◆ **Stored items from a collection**
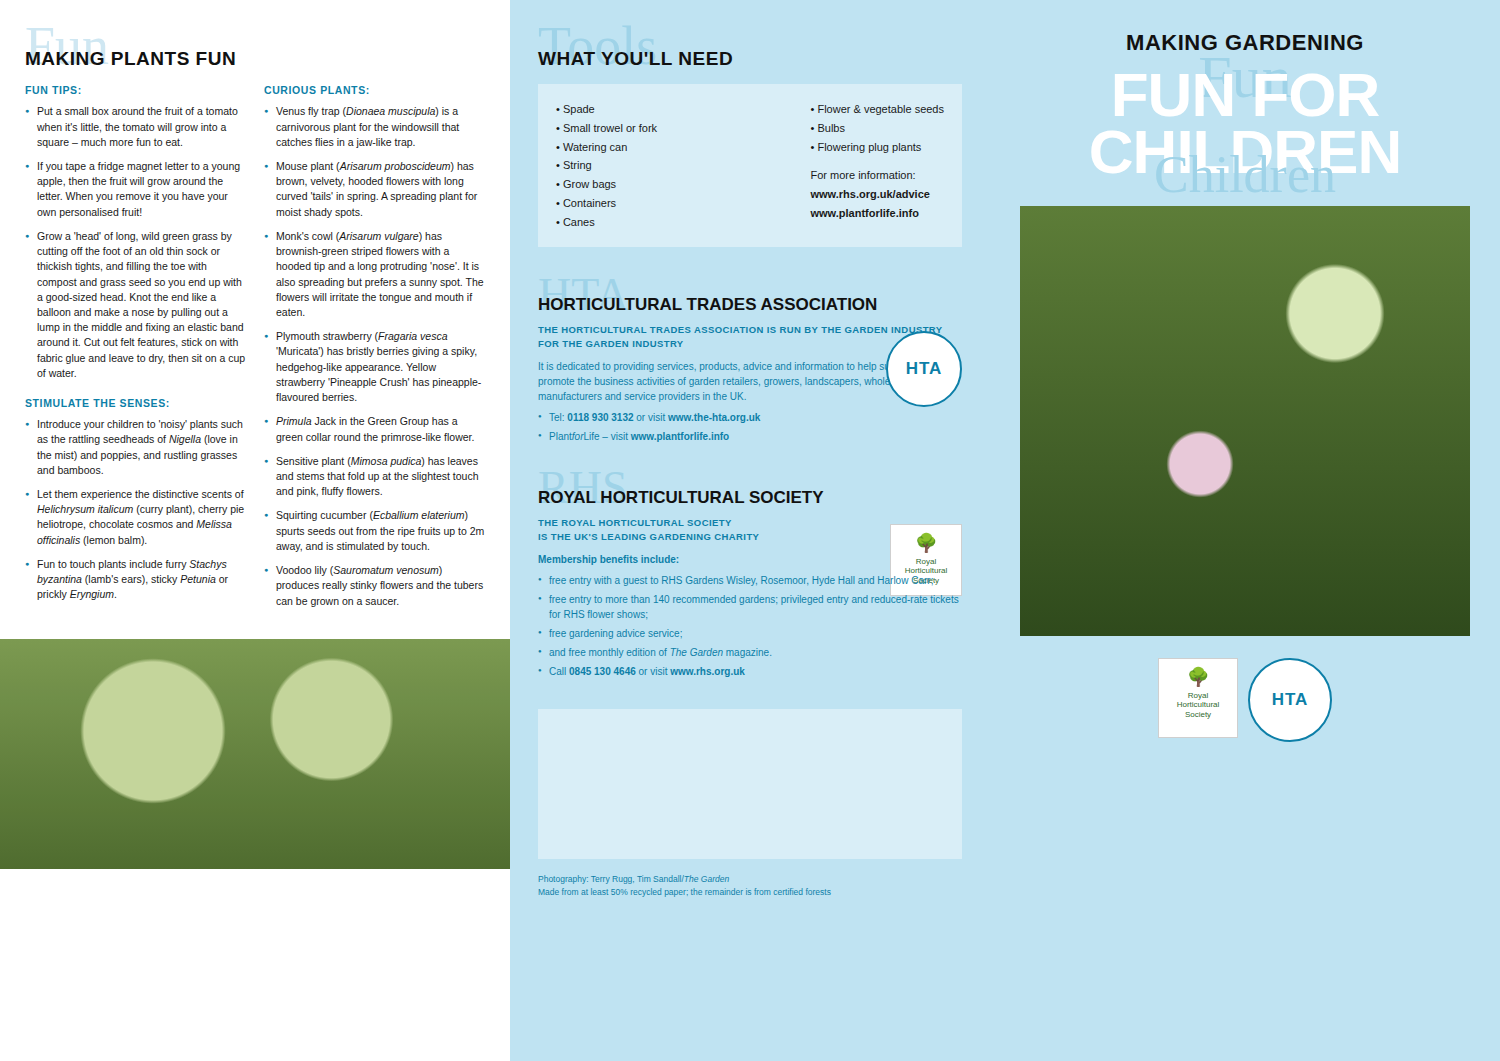Fun
Making plants fun
Fun tips:
Put a small box around the fruit of a tomato when it's little, the tomato will grow into a square – much more fun to eat.
If you tape a fridge magnet letter to a young apple, then the fruit will grow around the letter. When you remove it you have your own personalised fruit!
Grow a 'head' of long, wild green grass by cutting off the foot of an old thin sock or thickish tights, and filling the toe with compost and grass seed so you end up with a good-sized head. Knot the end like a balloon and make a nose by pulling out a lump in the middle and fixing an elastic band around it. Cut out felt features, stick on with fabric glue and leave to dry, then sit on a cup of water.
Stimulate the senses:
Introduce your children to 'noisy' plants such as the rattling seedheads of Nigella (love in the mist) and poppies, and rustling grasses and bamboos.
Let them experience the distinctive scents of Helichrysum italicum (curry plant), cherry pie heliotrope, chocolate cosmos and Melissa officinalis (lemon balm).
Fun to touch plants include furry Stachys byzantina (lamb's ears), sticky Petunia or prickly Eryngium.
Curious plants:
Venus fly trap (Dionaea muscipula) is a carnivorous plant for the windowsill that catches flies in a jaw-like trap.
Mouse plant (Arisarum proboscideum) has brown, velvety, hooded flowers with long curved 'tails' in spring. A spreading plant for moist shady spots.
Monk's cowl (Arisarum vulgare) has brownish-green striped flowers with a hooded tip and a long protruding 'nose'. It is also spreading but prefers a sunny spot. The flowers will irritate the tongue and mouth if eaten.
Plymouth strawberry (Fragaria vesca 'Muricata') has bristly berries giving a spiky, hedgehog-like appearance. Yellow strawberry 'Pineapple Crush' has pineapple-flavoured berries.
Primula Jack in the Green Group has a green collar round the primrose-like flower.
Sensitive plant (Mimosa pudica) has leaves and stems that fold up at the slightest touch and pink, fluffy flowers.
Squirting cucumber (Ecballium elaterium) spurts seeds out from the ripe fruits up to 2m away, and is stimulated by touch.
Voodoo lily (Sauromatum venosum) produces really stinky flowers and the tubers can be grown on a saucer.
Tools
What you'll need
Spade
Small trowel or fork
Watering can
String
Grow bags
Containers
Canes
Flower & vegetable seeds
Bulbs
Flowering plug plants
For more information:
www.rhs.org.uk/advice
www.plantforlife.info
HTA
Horticultural Trades Association
HTA
The Horticultural Trades Association is run by the garden industry for the garden industry
It is dedicated to providing services, products, advice and information to help support and promote the business activities of garden retailers, growers, landscapers, wholesalers, manufacturers and service providers in the UK.
Tel: 0118 930 3132 or visit www.the-hta.org.uk
Plantfor Life – visit www.plantforlife.info
RHS
Royal Horticultural Society
🌳Royal
Horticultural
Society
The Royal Horticultural Society
is the UK's leading gardening charity
Membership benefits include:
free entry with a guest to RHS Gardens Wisley, Rosemoor, Hyde Hall and Harlow Carr;
free entry to more than 140 recommended gardens; privileged entry and reduced-rate tickets for RHS flower shows;
free gardening advice service;
and free monthly edition of The Garden magazine.
Call 0845 130 4646 or visit www.rhs.org.uk
Photography: Terry Rugg, Tim Sandall/The Garden
Made from at least 50% recycled paper; the remainder is from certified forests
Making gardening
Fun
Fun for
Children
Children
🌳Royal
Horticultural
Society
HTA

◆ **EXERCISE**
Reproduce each line of the records in which "service" appears.

◆ **YOUR SOLUTION**
It is dedicated to providing services, products, advice and information to help support and promote the business activities of garden retailers, growers, landscapers, wholesalers, manufacturers and service providers in the UK.
free gardening advice service;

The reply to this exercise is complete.